• **Study material**:
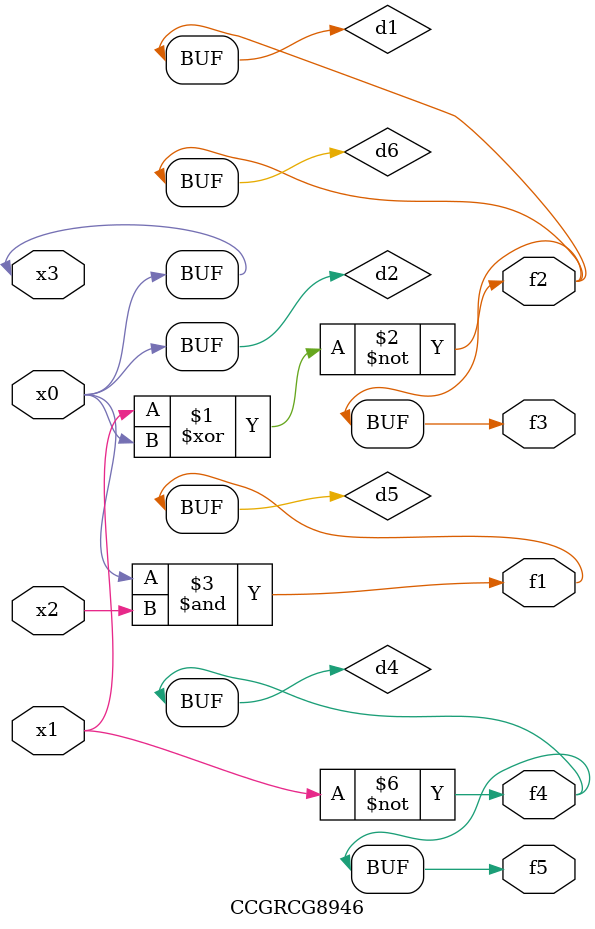
<source format=v>
module CCGRCG8946(
	input x0, x1, x2, x3,
	output f1, f2, f3, f4, f5
);

	wire d1, d2, d3, d4, d5, d6;

	xnor (d1, x1, x3);
	buf (d2, x0, x3);
	nand (d3, x0, x2);
	not (d4, x1);
	nand (d5, d3);
	or (d6, d1);
	assign f1 = d5;
	assign f2 = d6;
	assign f3 = d6;
	assign f4 = d4;
	assign f5 = d4;
endmodule

</source>
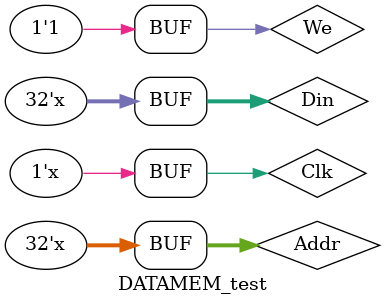
<source format=v>
`timescale 1ns / 1ps


module DATAMEM_test;
    reg [31:0]Addr,Din;
    reg Clk,We;
    wire [31:0]Dout;
    DATAMEM u(Addr,Din,Clk,We,Dout);
    initial begin
        Addr=0;
        Din=0;
        Clk=0;
        We=1;
    end
    always #0.2 Clk=Clk+1;
    always #0.1 Addr=Addr+1;
    always #0.2 Din=Din+1;
endmodule

</source>
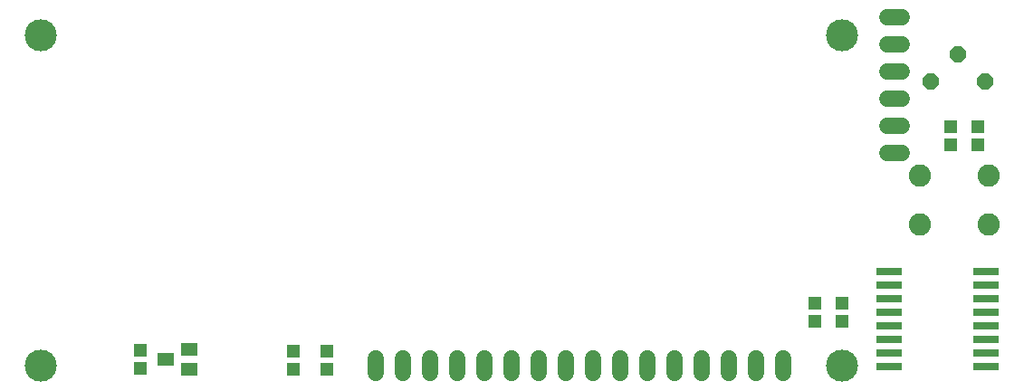
<source format=gts>
G75*
%MOIN*%
%OFA0B0*%
%FSLAX24Y24*%
%IPPOS*%
%LPD*%
%AMOC8*
5,1,8,0,0,1.08239X$1,22.5*
%
%ADD10R,0.0980X0.0300*%
%ADD11C,0.0595*%
%ADD12C,0.1182*%
%ADD13R,0.0631X0.0474*%
%ADD14R,0.0513X0.0474*%
%ADD15OC8,0.0600*%
%ADD16C,0.0820*%
%ADD17R,0.0474X0.0513*%
%ADD18C,0.0600*%
D10*
X032400Y001180D03*
X032400Y001680D03*
X032400Y002180D03*
X032400Y002680D03*
X032400Y003180D03*
X032400Y003680D03*
X032400Y004180D03*
X032400Y004680D03*
X035960Y004680D03*
X035960Y004180D03*
X035960Y003680D03*
X035960Y003180D03*
X035960Y002680D03*
X035960Y002180D03*
X035960Y001680D03*
X035960Y001180D03*
D11*
X028507Y000964D02*
X028507Y001479D01*
X027507Y001479D02*
X027507Y000964D01*
X026507Y000964D02*
X026507Y001479D01*
X025507Y001479D02*
X025507Y000964D01*
X024507Y000964D02*
X024507Y001479D01*
X023507Y001479D02*
X023507Y000964D01*
X022507Y000964D02*
X022507Y001479D01*
X021507Y001479D02*
X021507Y000964D01*
X020507Y000964D02*
X020507Y001479D01*
X019507Y001479D02*
X019507Y000964D01*
X018507Y000964D02*
X018507Y001479D01*
X017507Y001479D02*
X017507Y000964D01*
X016507Y000964D02*
X016507Y001479D01*
X015507Y001479D02*
X015507Y000964D01*
X014507Y000964D02*
X014507Y001479D01*
X013507Y001479D02*
X013507Y000964D01*
D12*
X001160Y001221D03*
X030656Y001221D03*
X030656Y013395D03*
X001160Y013395D03*
D13*
X006628Y001828D03*
X005761Y001454D03*
X006628Y001080D03*
D14*
X004845Y001119D03*
X004845Y001788D03*
X010465Y001741D03*
X011715Y001741D03*
X011715Y001072D03*
X010465Y001072D03*
X034680Y009345D03*
X035680Y009345D03*
X035680Y010015D03*
X034680Y010015D03*
D15*
X033930Y011680D03*
X035930Y011680D03*
X034930Y012680D03*
D16*
X036082Y008204D03*
X033522Y008204D03*
X033522Y006424D03*
X036082Y006424D03*
D17*
X030680Y003515D03*
X029680Y003515D03*
X029680Y002845D03*
X030680Y002845D03*
D18*
X032335Y009054D02*
X032855Y009054D01*
X032855Y010054D02*
X032335Y010054D01*
X032335Y011054D02*
X032855Y011054D01*
X032855Y012054D02*
X032335Y012054D01*
X032335Y013054D02*
X032855Y013054D01*
X032855Y014054D02*
X032335Y014054D01*
M02*

</source>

• **Aim of the exercise**: Output the material above exactly, but only from the line that carries "X028507Y000964D02*" through the line that carries "X016507Y000964D02*".

• **Completed task**:
X028507Y000964D02*
X028507Y001479D01*
X027507Y001479D02*
X027507Y000964D01*
X026507Y000964D02*
X026507Y001479D01*
X025507Y001479D02*
X025507Y000964D01*
X024507Y000964D02*
X024507Y001479D01*
X023507Y001479D02*
X023507Y000964D01*
X022507Y000964D02*
X022507Y001479D01*
X021507Y001479D02*
X021507Y000964D01*
X020507Y000964D02*
X020507Y001479D01*
X019507Y001479D02*
X019507Y000964D01*
X018507Y000964D02*
X018507Y001479D01*
X017507Y001479D02*
X017507Y000964D01*
X016507Y000964D02*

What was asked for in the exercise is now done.